If you find yourself on the West Coast in a reflective mood, you’ll also find you’re in good company.
Dotted in the ancient shingle fans laid down by the advance and more recent retreat of the glaciers, you’ll find a number of jewel-like lakes holding a mirror to the sky and the Southern Alps above.
Most of the waterways in this part of the world reflect some pretty spectacular scenery when the conditions are right. After all, there’s a bunch of Alps looming over the lot of them, from the largest – Lake Brunner, close to the western approach to Arthur’s Pass – to the smallest, which for the sake of argument we’ll call Lake Lyttle. Lakes Ianthe, Māhinapua and Māpourika all give a good account of themselves and the adjacent scenery, but the most spectacular and reliable of the lot is little Lake Matheson, reached by taking a short detour from State Highway 6 out towards Gillespies Beach.
Matheson occupies a hollow in what was once the moraine of the Fox Glacier, dating from the chilly days when the icefall was rampant, about 14,000 years ago.
Like the other lakes on the West Coast, the waters are dark and tea-coloured, which is no coincidence, considering it’s the tannin leached from the leaf litter on the floor of the age-old rainforests of Westland that give them this colour.
There’s a walking track around the lake, and once you reach the western end, there’s a platform from which to admire the main attraction.
That would be Aoraki Mount Cook, upside down in the depths.
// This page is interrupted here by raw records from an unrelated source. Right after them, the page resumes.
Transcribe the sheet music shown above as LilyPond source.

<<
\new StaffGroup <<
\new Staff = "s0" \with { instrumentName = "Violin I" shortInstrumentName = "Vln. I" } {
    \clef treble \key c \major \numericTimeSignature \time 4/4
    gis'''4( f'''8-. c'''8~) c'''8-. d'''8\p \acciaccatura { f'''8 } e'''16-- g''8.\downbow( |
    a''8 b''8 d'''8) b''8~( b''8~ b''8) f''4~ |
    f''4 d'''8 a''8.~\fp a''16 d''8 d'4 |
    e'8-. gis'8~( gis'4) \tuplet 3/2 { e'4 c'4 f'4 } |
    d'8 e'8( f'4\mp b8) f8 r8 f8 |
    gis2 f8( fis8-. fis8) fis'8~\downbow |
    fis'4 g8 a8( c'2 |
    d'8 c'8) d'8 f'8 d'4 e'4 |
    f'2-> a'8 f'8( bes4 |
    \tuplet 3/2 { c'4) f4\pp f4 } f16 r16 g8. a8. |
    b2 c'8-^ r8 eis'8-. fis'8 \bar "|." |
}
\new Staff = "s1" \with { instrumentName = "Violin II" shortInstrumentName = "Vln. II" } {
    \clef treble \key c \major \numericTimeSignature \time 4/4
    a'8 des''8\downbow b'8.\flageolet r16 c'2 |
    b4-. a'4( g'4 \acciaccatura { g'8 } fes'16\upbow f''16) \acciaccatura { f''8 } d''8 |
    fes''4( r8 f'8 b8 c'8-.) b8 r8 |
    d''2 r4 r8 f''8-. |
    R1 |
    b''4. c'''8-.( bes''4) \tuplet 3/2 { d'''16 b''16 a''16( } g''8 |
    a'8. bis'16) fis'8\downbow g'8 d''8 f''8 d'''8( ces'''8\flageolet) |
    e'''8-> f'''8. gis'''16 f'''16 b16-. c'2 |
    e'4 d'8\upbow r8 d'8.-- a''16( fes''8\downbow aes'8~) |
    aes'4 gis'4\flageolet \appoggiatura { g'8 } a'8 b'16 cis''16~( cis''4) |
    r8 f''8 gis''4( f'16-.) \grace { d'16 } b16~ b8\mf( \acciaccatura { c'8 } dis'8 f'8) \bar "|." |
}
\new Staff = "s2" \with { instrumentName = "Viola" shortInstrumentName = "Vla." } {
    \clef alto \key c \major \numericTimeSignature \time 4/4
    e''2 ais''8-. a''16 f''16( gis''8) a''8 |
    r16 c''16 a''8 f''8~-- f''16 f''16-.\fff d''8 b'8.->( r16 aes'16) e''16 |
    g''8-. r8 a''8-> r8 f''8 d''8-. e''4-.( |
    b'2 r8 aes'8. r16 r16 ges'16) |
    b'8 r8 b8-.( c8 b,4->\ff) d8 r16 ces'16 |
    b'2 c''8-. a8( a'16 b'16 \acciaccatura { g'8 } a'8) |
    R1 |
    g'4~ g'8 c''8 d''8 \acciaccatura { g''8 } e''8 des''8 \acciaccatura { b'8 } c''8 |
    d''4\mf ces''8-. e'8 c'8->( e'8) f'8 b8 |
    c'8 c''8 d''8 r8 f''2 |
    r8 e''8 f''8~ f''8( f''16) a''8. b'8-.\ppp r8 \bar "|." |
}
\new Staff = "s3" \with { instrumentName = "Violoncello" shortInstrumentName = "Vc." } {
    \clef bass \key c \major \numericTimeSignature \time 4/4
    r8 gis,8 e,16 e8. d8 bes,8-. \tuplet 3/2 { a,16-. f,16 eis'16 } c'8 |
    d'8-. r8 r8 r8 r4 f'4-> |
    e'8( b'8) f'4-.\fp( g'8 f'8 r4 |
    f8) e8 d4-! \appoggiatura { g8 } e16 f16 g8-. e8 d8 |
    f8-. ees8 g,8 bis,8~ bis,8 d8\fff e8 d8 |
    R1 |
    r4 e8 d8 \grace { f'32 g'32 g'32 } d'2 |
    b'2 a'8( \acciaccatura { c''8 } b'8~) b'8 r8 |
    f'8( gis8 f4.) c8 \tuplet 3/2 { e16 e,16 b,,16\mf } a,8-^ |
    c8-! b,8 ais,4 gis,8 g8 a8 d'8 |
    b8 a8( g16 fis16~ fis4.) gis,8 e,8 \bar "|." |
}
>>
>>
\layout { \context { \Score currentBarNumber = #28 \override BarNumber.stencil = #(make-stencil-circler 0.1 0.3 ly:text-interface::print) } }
The wall of rainforest around Matheson protects it from anything other than serious breezes, so the surface is usually mirror-calm. It’s possible to take a picture of Cook and its image and be quite unable to see which way up you should be holding the frame.
Lake Matheson is in the Westland Tai Poutini National Park. The bush here is mature rimu and kahikatea, both of which like their roots wet. Their drooping foliage is the perfect frame for the view. Apart from birdsong, the only sound to break the hush is the slap-slap sound of sand flies passing over to the Other Side. Well-equipped visitors won’t even be troubled by this.
Several of the West Coast lakes have more than just a pretty face. You can paddle and fish on Lakes Brunner and Māhinapua if you ever get tired of just staring at the view. And quite frankly, I wouldn’t hold my breath on that score.